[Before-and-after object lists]
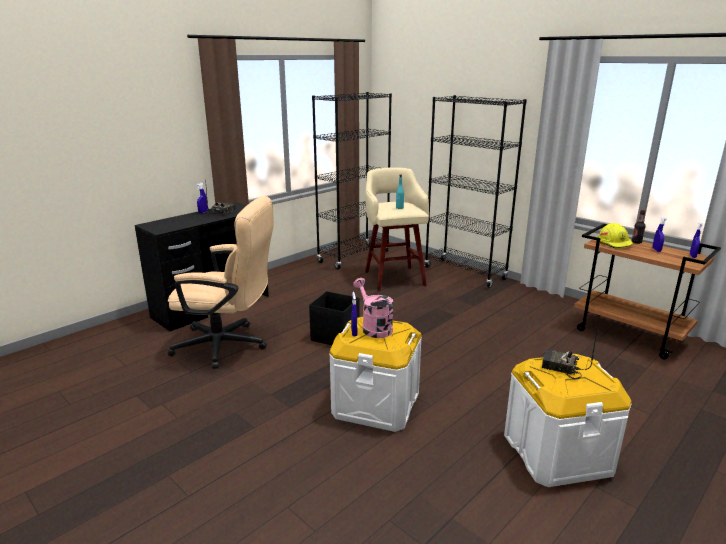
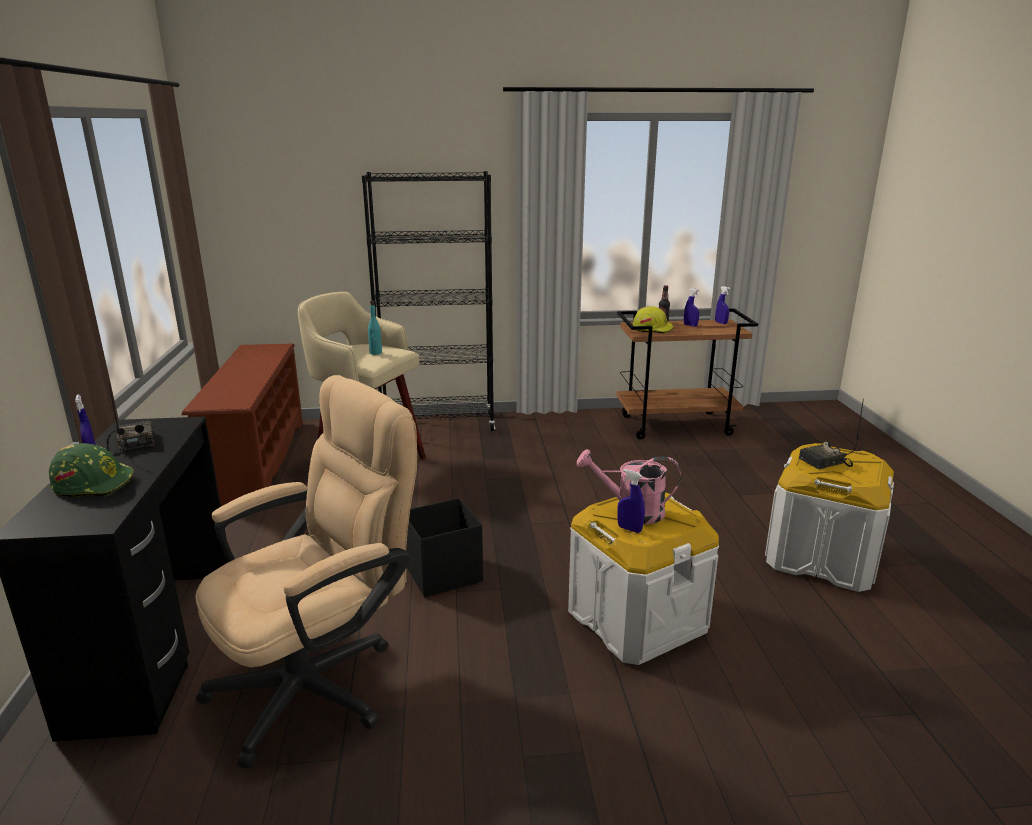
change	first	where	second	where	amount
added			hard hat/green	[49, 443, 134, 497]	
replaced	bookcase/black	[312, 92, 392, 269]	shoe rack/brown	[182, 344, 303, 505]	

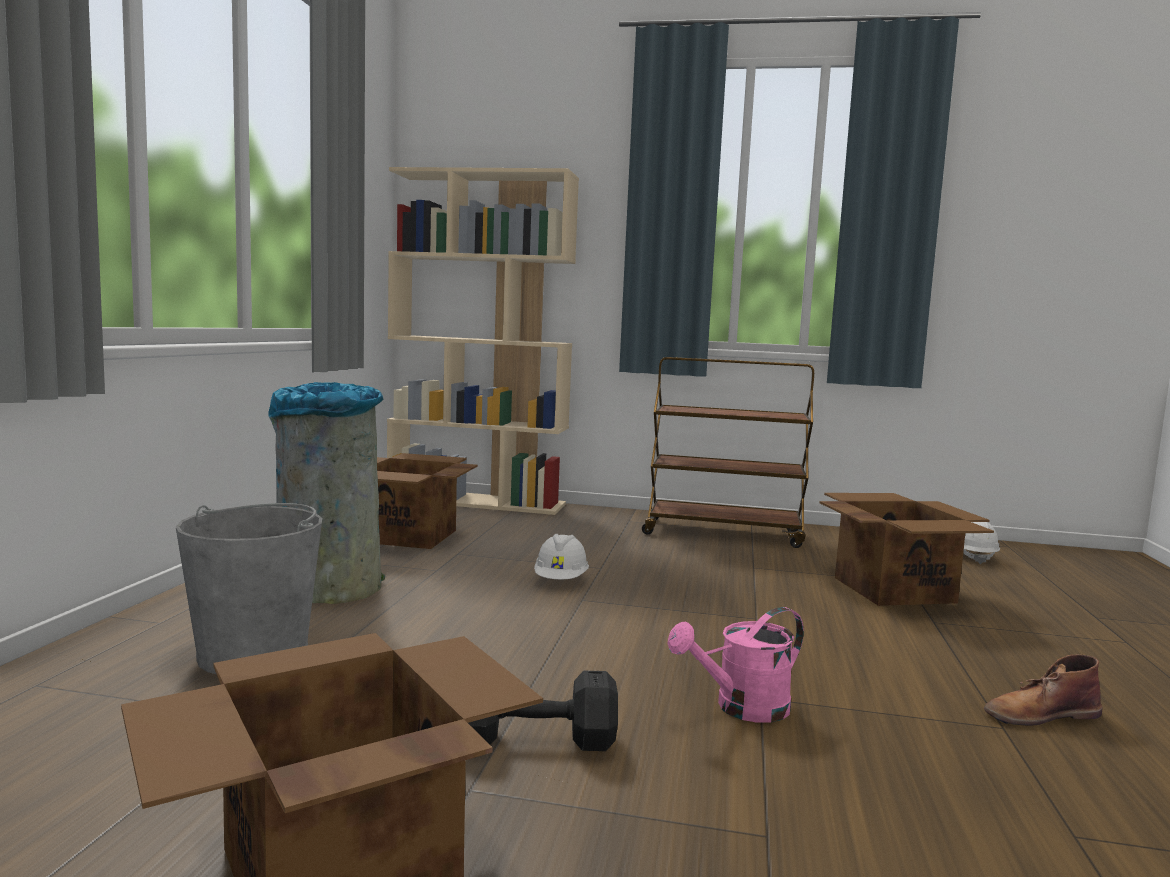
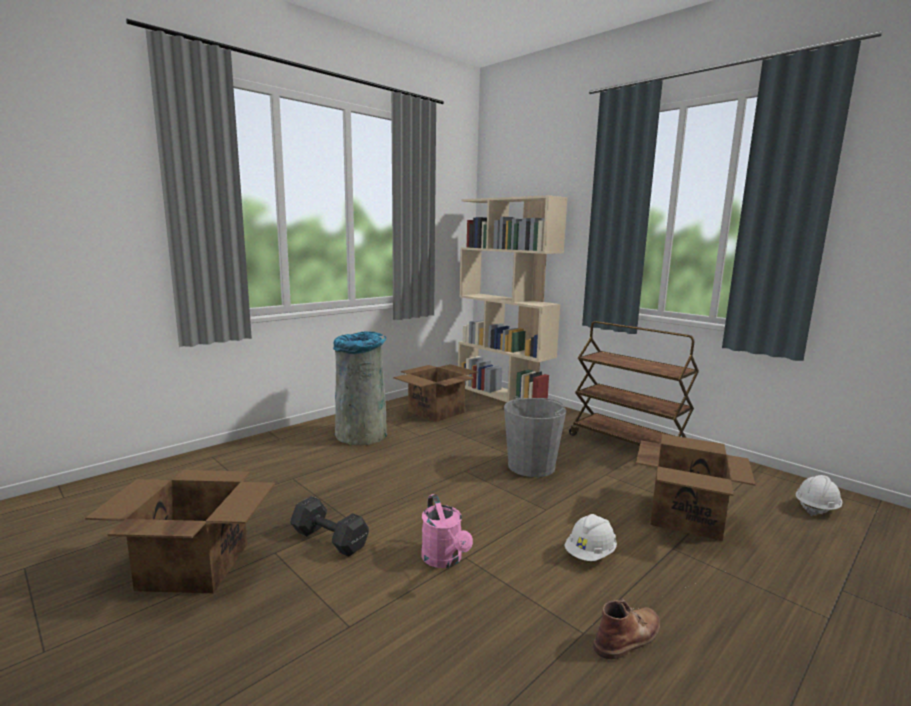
change	first	where	second	where	amount
turned	watering can/pink	[667, 607, 804, 723]		[421, 494, 473, 568]	120 degrees counterclockwise
moved	bucket/grey	[176, 503, 322, 674]		[504, 396, 566, 477]	
moved	hard hat/white	[534, 534, 589, 579]		[564, 514, 617, 561]	
turned	boot/brown	[984, 654, 1103, 726]		[593, 599, 660, 659]	120 degrees clockwise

## What to produce
Your job is to transcribe the entries above exactly; skip the pictures.

## Task response
change	first	where	second	where	amount
added			hard hat/green	[49, 443, 134, 497]	
replaced	bookcase/black	[312, 92, 392, 269]	shoe rack/brown	[182, 344, 303, 505]	

change	first	where	second	where	amount
turned	watering can/pink	[667, 607, 804, 723]		[421, 494, 473, 568]	120 degrees counterclockwise
moved	bucket/grey	[176, 503, 322, 674]		[504, 396, 566, 477]	
moved	hard hat/white	[534, 534, 589, 579]		[564, 514, 617, 561]	
turned	boot/brown	[984, 654, 1103, 726]		[593, 599, 660, 659]	120 degrees clockwise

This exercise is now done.